Exercise>
Select every line of the data below that contains the string "list". Case counts.

─── Dataset records

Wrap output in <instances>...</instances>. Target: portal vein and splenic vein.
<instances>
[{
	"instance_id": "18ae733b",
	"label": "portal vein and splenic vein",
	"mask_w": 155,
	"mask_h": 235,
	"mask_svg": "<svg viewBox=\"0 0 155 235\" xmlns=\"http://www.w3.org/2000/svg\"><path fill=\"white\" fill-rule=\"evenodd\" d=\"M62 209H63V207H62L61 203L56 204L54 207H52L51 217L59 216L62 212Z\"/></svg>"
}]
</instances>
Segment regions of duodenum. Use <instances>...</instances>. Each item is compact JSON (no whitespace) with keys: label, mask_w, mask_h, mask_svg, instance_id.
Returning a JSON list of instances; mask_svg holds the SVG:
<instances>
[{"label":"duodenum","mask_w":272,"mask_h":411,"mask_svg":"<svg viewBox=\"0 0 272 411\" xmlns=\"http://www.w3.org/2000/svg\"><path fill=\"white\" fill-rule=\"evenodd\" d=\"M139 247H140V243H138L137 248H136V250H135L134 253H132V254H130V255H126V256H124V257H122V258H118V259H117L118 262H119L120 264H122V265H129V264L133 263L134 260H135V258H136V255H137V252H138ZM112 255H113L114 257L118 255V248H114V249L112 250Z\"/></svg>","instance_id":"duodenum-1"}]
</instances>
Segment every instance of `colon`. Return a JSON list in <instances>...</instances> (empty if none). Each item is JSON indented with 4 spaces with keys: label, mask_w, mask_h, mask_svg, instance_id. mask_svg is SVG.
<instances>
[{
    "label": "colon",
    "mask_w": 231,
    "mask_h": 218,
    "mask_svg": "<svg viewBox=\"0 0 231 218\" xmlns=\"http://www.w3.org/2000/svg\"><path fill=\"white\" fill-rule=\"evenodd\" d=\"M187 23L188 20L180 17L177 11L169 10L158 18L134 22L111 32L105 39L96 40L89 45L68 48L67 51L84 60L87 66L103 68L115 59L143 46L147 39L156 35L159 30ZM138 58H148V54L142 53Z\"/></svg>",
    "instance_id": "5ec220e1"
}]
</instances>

──────

Reply to the task>
Returning a JSON list of instances; mask_svg holds the SVG:
Segment every instance of `colon`. Return a JSON list in <instances>...</instances> (empty if none). Each item is JSON indented with 4 spaces with keys: label, mask_w, mask_h, mask_svg, instance_id. mask_svg is SVG.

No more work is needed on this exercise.